NEC3 Supply Contract Can you claim for plant/equipment Balance Sheet assets as Defined Cost

A Supplier is providing goods and services under the NEC3 Supply Contract. The supply requires the use of significant plant and equipment. The Supplier owns this plant and equipment which it has fully depreciated in its accounts.

Compensation Events arise which have an impact on the Prices and the Delivery Date. When assessing the changes the Prices, and specifically the effect on Defined Cost:

a. Should the Supplier be recompensed for the plant and equipment?
b. If so, how should the amount be calculated?

I am assuming that there is not a corresponding rate in the Price Schedule which could be used to assess the value of compensation events, whereby, the assessment uses Defined Cost which, under NEC3, is the amount paid by the Supplier.

Fully depreciating the ‘plant and equipment’ in the accounts effectively means that the value is offset against corporate liabilities, namely corporation tax, which means that the tax liability would be reduced by (say) 20% of the value of the plant and equipment in question.
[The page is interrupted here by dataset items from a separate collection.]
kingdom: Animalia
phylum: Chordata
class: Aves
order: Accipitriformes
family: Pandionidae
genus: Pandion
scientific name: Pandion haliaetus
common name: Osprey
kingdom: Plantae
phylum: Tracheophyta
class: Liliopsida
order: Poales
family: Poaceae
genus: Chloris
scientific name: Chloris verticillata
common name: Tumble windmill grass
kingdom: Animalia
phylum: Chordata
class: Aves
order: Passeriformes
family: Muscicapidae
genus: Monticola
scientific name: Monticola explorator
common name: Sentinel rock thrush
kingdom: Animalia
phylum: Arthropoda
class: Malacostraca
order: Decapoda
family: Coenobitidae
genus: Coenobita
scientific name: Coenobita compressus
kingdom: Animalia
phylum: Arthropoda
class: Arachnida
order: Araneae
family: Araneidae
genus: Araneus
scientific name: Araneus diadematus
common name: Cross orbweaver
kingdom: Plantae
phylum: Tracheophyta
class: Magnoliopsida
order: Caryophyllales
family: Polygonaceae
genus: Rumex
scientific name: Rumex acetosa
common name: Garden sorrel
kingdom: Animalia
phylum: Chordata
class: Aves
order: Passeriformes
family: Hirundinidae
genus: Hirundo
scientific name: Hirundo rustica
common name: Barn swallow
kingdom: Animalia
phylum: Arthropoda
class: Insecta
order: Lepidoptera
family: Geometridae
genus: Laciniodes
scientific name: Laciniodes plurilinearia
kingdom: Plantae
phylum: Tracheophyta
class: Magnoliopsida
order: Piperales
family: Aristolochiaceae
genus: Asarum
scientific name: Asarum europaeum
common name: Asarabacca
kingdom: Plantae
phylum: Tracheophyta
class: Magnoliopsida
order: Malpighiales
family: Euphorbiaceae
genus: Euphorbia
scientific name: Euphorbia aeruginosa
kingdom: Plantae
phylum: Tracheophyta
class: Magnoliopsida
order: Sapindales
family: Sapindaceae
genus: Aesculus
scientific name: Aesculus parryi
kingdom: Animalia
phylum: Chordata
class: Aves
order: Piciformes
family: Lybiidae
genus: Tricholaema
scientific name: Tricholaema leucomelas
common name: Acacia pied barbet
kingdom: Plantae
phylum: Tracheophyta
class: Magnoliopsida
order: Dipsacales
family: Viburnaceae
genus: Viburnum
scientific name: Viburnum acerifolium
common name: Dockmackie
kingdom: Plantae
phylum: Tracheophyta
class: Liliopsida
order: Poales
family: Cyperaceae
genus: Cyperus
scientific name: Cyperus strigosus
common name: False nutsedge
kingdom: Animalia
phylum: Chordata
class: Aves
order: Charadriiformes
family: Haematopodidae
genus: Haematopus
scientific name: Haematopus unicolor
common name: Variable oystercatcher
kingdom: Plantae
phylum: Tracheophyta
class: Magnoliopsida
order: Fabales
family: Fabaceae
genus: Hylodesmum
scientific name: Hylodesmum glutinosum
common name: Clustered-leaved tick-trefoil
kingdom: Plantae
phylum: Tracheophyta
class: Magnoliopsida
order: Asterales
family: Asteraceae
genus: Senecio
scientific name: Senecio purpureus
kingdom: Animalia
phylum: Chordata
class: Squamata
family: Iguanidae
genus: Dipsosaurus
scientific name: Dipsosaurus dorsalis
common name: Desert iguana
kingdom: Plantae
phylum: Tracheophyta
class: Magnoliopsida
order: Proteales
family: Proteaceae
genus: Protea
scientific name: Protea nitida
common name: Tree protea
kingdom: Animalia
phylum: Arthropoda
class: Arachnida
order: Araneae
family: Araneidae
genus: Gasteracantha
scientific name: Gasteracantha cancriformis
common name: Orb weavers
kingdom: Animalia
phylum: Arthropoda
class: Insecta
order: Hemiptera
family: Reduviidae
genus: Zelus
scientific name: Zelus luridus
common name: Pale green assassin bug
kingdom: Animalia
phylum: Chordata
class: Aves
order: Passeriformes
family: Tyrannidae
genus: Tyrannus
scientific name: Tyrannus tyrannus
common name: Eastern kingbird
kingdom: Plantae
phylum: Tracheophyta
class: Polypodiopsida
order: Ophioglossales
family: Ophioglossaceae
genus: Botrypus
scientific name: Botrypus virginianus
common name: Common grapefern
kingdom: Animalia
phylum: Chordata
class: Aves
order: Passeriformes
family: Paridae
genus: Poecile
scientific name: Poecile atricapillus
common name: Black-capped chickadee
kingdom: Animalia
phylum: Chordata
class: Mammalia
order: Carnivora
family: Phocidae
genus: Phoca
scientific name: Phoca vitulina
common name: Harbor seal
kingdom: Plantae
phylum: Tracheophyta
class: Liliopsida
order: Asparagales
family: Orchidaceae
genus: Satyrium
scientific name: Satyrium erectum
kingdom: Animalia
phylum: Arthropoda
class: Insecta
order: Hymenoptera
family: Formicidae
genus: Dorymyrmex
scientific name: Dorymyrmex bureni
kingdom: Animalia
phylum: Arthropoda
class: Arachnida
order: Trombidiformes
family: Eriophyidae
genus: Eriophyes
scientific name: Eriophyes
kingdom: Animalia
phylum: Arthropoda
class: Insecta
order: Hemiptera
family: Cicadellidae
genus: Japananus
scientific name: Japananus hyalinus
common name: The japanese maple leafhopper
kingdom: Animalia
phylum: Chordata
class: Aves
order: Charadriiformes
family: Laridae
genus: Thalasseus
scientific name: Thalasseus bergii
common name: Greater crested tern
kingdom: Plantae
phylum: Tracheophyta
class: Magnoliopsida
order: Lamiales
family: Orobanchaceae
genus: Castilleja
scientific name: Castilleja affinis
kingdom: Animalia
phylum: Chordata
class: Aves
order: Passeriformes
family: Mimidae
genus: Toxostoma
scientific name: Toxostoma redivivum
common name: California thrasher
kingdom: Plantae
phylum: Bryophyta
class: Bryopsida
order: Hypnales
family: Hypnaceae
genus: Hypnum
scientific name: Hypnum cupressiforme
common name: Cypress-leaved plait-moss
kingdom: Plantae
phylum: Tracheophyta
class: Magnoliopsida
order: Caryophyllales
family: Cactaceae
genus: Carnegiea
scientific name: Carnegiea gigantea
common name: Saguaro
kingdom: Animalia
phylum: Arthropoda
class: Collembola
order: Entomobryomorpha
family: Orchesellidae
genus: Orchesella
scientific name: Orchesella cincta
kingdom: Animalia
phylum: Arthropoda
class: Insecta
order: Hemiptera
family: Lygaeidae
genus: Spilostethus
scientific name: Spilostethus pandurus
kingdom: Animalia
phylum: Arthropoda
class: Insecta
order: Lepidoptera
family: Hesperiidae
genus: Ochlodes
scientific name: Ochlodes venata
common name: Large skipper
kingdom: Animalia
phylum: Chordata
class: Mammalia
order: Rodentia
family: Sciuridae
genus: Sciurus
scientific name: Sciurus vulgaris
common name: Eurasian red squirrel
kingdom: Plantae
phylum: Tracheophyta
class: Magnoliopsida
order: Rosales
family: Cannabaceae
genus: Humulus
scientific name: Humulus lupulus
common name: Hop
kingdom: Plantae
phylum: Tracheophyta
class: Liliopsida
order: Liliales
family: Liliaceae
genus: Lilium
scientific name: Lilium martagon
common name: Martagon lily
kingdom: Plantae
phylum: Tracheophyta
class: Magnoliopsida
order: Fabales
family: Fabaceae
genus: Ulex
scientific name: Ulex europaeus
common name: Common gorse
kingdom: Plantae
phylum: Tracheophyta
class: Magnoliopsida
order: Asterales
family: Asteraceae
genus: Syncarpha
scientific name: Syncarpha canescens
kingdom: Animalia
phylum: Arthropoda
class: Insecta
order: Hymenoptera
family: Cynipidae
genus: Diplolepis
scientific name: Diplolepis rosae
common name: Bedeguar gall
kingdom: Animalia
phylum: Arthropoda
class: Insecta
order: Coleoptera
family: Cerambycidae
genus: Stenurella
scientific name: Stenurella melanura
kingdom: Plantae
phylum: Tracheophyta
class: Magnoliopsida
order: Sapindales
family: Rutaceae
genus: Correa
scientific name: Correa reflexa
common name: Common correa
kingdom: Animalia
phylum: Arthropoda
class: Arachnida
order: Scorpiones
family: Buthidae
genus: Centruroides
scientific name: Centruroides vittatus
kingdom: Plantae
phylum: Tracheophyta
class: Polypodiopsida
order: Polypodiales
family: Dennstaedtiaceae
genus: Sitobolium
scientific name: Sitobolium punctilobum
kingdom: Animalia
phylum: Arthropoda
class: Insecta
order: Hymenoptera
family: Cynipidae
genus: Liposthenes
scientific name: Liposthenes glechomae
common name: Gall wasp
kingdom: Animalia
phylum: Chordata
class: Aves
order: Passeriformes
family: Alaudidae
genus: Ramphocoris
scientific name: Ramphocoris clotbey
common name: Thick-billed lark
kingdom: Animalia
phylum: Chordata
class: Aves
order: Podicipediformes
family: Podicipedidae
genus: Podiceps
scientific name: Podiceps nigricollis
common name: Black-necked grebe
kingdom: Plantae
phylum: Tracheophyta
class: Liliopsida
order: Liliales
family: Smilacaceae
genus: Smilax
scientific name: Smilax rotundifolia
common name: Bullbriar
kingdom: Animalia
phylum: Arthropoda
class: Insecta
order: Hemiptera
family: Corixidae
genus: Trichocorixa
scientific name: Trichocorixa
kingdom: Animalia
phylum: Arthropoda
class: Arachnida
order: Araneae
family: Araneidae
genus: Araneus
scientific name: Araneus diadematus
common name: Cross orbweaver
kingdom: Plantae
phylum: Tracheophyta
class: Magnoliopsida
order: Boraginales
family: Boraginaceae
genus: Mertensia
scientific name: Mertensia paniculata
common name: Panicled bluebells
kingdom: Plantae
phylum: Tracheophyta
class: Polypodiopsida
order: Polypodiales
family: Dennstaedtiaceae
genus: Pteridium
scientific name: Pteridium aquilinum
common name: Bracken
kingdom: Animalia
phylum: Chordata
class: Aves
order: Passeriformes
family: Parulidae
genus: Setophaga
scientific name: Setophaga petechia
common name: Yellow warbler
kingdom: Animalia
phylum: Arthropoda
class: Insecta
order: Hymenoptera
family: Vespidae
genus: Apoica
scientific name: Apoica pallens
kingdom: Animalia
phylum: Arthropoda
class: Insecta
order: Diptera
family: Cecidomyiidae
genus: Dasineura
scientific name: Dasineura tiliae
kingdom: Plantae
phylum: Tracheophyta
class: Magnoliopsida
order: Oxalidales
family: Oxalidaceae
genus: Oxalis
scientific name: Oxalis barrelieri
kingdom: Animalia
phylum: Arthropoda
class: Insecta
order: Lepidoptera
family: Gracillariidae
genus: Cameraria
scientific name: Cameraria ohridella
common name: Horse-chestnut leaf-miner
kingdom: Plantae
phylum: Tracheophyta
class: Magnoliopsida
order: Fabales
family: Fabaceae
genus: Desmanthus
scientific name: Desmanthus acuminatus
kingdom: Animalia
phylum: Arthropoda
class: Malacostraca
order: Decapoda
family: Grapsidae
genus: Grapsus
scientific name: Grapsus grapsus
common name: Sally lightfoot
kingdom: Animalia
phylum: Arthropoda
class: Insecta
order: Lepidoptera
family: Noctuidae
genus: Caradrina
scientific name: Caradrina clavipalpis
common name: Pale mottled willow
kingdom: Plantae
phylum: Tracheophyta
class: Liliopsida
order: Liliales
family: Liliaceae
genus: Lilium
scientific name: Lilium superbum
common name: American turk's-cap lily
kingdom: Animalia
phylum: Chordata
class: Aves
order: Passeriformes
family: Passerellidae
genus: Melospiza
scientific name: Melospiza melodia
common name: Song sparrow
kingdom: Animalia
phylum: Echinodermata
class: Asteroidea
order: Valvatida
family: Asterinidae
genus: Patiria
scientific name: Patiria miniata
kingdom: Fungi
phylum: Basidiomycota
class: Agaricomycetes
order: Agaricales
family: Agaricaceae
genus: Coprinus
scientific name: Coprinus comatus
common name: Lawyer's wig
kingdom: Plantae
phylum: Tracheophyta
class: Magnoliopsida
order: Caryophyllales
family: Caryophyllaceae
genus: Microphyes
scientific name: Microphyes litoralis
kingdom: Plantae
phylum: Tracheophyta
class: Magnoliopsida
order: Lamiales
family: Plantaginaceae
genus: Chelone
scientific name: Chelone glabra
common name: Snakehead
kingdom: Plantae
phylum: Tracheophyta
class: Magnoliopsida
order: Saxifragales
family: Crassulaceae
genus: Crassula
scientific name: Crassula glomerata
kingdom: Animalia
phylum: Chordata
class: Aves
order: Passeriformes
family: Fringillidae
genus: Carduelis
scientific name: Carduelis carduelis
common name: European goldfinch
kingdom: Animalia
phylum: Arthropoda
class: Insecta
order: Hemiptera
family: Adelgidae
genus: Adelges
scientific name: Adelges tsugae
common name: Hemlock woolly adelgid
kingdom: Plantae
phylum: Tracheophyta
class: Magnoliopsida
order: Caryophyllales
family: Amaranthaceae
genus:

However this may be further complicated by how the plant and equipment was initially paid for and any possible Capital Gains Tax to be considered, so perhaps not so straightforward an issue, without taking into consideration any other accounting or taxation matters to further complicate this.

When Defined Cost states ‘paid’ under the definition, this does tend to assume a simple cash transaction, although the word ‘paid’ has a very wide spectrum of meaning. This may include accounting for some form of ‘opportunity cost’ or the accrual of a liability as ‘payment’, at least in part.

A solution could be to assess the value of the ‘plant and equipment’ and liquidate that value into an amount which can be sensibly used to apply to a compensation event quotation, such as a daily rate or price per unit, in the same way that it might be calculated if added to the Price Schedule.